[Collected data entries]
────────────────

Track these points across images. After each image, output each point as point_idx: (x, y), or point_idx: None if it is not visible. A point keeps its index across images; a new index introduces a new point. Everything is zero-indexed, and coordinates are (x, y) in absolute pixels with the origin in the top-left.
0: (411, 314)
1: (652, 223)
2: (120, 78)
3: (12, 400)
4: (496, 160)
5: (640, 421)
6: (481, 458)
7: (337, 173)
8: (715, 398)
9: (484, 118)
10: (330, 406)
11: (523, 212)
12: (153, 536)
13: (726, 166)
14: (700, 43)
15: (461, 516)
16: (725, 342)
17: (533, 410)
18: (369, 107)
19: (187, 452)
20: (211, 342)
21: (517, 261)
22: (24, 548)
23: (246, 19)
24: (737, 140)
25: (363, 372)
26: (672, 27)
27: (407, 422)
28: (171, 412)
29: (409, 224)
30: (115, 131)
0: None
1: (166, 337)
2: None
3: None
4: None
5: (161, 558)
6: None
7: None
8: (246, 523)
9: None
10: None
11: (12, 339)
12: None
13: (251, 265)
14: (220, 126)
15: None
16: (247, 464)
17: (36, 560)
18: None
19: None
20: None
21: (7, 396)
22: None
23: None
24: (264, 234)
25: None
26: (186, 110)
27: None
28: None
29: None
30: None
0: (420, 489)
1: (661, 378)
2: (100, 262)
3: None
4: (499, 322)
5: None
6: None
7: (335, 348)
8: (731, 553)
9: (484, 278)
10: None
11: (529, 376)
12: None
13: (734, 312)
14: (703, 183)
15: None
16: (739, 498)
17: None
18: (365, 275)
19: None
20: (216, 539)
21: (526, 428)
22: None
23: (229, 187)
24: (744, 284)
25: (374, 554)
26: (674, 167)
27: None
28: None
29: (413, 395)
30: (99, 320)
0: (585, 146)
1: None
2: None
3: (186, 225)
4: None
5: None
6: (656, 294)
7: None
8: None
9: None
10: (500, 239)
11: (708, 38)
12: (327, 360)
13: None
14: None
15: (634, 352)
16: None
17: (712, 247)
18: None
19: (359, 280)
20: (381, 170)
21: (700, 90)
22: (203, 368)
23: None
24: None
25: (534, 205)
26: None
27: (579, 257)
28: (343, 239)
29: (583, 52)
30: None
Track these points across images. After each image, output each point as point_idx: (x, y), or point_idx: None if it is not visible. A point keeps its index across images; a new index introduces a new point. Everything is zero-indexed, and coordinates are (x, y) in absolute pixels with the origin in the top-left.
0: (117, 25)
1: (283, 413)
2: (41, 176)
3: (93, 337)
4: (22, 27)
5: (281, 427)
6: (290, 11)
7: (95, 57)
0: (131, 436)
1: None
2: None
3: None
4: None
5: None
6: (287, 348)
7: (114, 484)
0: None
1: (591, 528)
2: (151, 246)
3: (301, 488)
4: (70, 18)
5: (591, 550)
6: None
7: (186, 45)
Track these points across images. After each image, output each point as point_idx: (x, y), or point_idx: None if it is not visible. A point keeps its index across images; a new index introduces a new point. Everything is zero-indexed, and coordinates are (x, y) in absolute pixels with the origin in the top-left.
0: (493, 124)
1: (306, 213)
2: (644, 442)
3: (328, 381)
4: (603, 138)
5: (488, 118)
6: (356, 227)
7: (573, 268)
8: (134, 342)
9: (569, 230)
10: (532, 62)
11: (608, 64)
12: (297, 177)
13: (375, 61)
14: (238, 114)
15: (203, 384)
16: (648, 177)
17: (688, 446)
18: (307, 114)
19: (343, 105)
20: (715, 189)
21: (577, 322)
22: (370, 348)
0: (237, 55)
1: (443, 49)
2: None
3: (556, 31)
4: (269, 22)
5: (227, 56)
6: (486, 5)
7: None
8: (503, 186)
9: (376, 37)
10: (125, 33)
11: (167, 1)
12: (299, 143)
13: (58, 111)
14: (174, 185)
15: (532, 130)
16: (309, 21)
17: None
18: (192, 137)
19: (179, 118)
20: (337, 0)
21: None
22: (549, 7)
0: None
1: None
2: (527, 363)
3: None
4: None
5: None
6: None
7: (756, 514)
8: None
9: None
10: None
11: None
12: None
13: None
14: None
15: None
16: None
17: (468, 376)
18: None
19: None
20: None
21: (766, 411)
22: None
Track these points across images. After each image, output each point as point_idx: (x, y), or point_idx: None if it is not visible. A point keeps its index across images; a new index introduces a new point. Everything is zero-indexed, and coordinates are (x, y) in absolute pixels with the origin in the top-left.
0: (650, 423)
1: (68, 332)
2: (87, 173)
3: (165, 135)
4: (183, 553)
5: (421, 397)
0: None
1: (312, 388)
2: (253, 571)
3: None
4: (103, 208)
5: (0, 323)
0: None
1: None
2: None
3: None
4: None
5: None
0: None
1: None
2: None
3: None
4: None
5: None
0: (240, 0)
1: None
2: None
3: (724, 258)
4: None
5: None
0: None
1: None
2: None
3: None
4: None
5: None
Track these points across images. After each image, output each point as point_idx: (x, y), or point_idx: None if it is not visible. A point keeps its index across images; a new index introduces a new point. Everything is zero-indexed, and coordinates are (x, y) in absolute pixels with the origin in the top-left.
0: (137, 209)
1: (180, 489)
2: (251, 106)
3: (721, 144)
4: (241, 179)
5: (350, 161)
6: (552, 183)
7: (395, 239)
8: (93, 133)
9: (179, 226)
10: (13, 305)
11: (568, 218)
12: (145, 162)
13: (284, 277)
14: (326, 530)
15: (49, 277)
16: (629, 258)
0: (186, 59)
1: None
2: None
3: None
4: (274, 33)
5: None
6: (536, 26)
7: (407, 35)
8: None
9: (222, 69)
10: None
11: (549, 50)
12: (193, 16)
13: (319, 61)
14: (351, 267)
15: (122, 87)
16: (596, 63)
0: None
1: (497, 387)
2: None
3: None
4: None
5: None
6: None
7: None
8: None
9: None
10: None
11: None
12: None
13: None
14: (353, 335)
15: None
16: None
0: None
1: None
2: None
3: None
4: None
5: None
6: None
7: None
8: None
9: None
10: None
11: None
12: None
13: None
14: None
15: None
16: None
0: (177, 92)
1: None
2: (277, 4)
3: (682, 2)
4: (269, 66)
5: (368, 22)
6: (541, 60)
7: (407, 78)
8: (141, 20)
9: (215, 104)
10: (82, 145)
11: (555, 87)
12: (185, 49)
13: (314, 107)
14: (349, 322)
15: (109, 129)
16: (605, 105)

────────────────

BRIEF: Write out the material again, switching every "point_idx" to "point_id" and leaving all else unchanged.

TASK RESULT:
Track these points across images. After each image, output each point as point_id: (x, y), or point_id: None if it is not visible. A point keeps its index across images; a new index introduces a new point. Everything is zero-indexed, and coordinates are (x, y) in absolute pixels with the origin in the top-left.
0: (411, 314)
1: (652, 223)
2: (120, 78)
3: (12, 400)
4: (496, 160)
5: (640, 421)
6: (481, 458)
7: (337, 173)
8: (715, 398)
9: (484, 118)
10: (330, 406)
11: (523, 212)
12: (153, 536)
13: (726, 166)
14: (700, 43)
15: (461, 516)
16: (725, 342)
17: (533, 410)
18: (369, 107)
19: (187, 452)
20: (211, 342)
21: (517, 261)
22: (24, 548)
23: (246, 19)
24: (737, 140)
25: (363, 372)
26: (672, 27)
27: (407, 422)
28: (171, 412)
29: (409, 224)
30: (115, 131)
0: None
1: (166, 337)
2: None
3: None
4: None
5: (161, 558)
6: None
7: None
8: (246, 523)
9: None
10: None
11: (12, 339)
12: None
13: (251, 265)
14: (220, 126)
15: None
16: (247, 464)
17: (36, 560)
18: None
19: None
20: None
21: (7, 396)
22: None
23: None
24: (264, 234)
25: None
26: (186, 110)
27: None
28: None
29: None
30: None
0: (420, 489)
1: (661, 378)
2: (100, 262)
3: None
4: (499, 322)
5: None
6: None
7: (335, 348)
8: (731, 553)
9: (484, 278)
10: None
11: (529, 376)
12: None
13: (734, 312)
14: (703, 183)
15: None
16: (739, 498)
17: None
18: (365, 275)
19: None
20: (216, 539)
21: (526, 428)
22: None
23: (229, 187)
24: (744, 284)
25: (374, 554)
26: (674, 167)
27: None
28: None
29: (413, 395)
30: (99, 320)
0: (585, 146)
1: None
2: None
3: (186, 225)
4: None
5: None
6: (656, 294)
7: None
8: None
9: None
10: (500, 239)
11: (708, 38)
12: (327, 360)
13: None
14: None
15: (634, 352)
16: None
17: (712, 247)
18: None
19: (359, 280)
20: (381, 170)
21: (700, 90)
22: (203, 368)
23: None
24: None
25: (534, 205)
26: None
27: (579, 257)
28: (343, 239)
29: (583, 52)
30: None
Track these points across images. After each image, output each point as point_id: (x, y), or point_id: None if it is not visible. A point keeps its index across images; a new index introduces a new point. Everything is zero-indexed, and coordinates are (x, y) in absolute pixels with the origin in the top-left.
0: (117, 25)
1: (283, 413)
2: (41, 176)
3: (93, 337)
4: (22, 27)
5: (281, 427)
6: (290, 11)
7: (95, 57)
0: (131, 436)
1: None
2: None
3: None
4: None
5: None
6: (287, 348)
7: (114, 484)
0: None
1: (591, 528)
2: (151, 246)
3: (301, 488)
4: (70, 18)
5: (591, 550)
6: None
7: (186, 45)
Track these points across images. After each image, output each point as point_id: (x, y), or point_id: None if it is not visible. A point keeps its index across images; a new index introduces a new point. Everything is zero-indexed, and coordinates are (x, y) in absolute pixels with the origin in the top-left.
0: (493, 124)
1: (306, 213)
2: (644, 442)
3: (328, 381)
4: (603, 138)
5: (488, 118)
6: (356, 227)
7: (573, 268)
8: (134, 342)
9: (569, 230)
10: (532, 62)
11: (608, 64)
12: (297, 177)
13: (375, 61)
14: (238, 114)
15: (203, 384)
16: (648, 177)
17: (688, 446)
18: (307, 114)
19: (343, 105)
20: (715, 189)
21: (577, 322)
22: (370, 348)
0: (237, 55)
1: (443, 49)
2: None
3: (556, 31)
4: (269, 22)
5: (227, 56)
6: (486, 5)
7: None
8: (503, 186)
9: (376, 37)
10: (125, 33)
11: (167, 1)
12: (299, 143)
13: (58, 111)
14: (174, 185)
15: (532, 130)
16: (309, 21)
17: None
18: (192, 137)
19: (179, 118)
20: (337, 0)
21: None
22: (549, 7)
0: None
1: None
2: (527, 363)
3: None
4: None
5: None
6: None
7: (756, 514)
8: None
9: None
10: None
11: None
12: None
13: None
14: None
15: None
16: None
17: (468, 376)
18: None
19: None
20: None
21: (766, 411)
22: None
Track these points across images. After each image, output each point as point_id: (x, y), or point_id: None if it is not visible. A point keeps its index across images; a new index introduces a new point. Everything is zero-indexed, and coordinates are (x, y) in absolute pixels with the origin in the top-left.
0: (650, 423)
1: (68, 332)
2: (87, 173)
3: (165, 135)
4: (183, 553)
5: (421, 397)
0: None
1: (312, 388)
2: (253, 571)
3: None
4: (103, 208)
5: (0, 323)
0: None
1: None
2: None
3: None
4: None
5: None
0: None
1: None
2: None
3: None
4: None
5: None
0: (240, 0)
1: None
2: None
3: (724, 258)
4: None
5: None
0: None
1: None
2: None
3: None
4: None
5: None
Track these points across images. After each image, output each point as point_id: (x, y), or point_id: None if it is not visible. A point keeps its index across images; a new index introduces a new point. Everything is zero-indexed, and coordinates are (x, y) in absolute pixels with the origin in the top-left.
0: (137, 209)
1: (180, 489)
2: (251, 106)
3: (721, 144)
4: (241, 179)
5: (350, 161)
6: (552, 183)
7: (395, 239)
8: (93, 133)
9: (179, 226)
10: (13, 305)
11: (568, 218)
12: (145, 162)
13: (284, 277)
14: (326, 530)
15: (49, 277)
16: (629, 258)
0: (186, 59)
1: None
2: None
3: None
4: (274, 33)
5: None
6: (536, 26)
7: (407, 35)
8: None
9: (222, 69)
10: None
11: (549, 50)
12: (193, 16)
13: (319, 61)
14: (351, 267)
15: (122, 87)
16: (596, 63)
0: None
1: (497, 387)
2: None
3: None
4: None
5: None
6: None
7: None
8: None
9: None
10: None
11: None
12: None
13: None
14: (353, 335)
15: None
16: None
0: None
1: None
2: None
3: None
4: None
5: None
6: None
7: None
8: None
9: None
10: None
11: None
12: None
13: None
14: None
15: None
16: None
0: (177, 92)
1: None
2: (277, 4)
3: (682, 2)
4: (269, 66)
5: (368, 22)
6: (541, 60)
7: (407, 78)
8: (141, 20)
9: (215, 104)
10: (82, 145)
11: (555, 87)
12: (185, 49)
13: (314, 107)
14: (349, 322)
15: (109, 129)
16: (605, 105)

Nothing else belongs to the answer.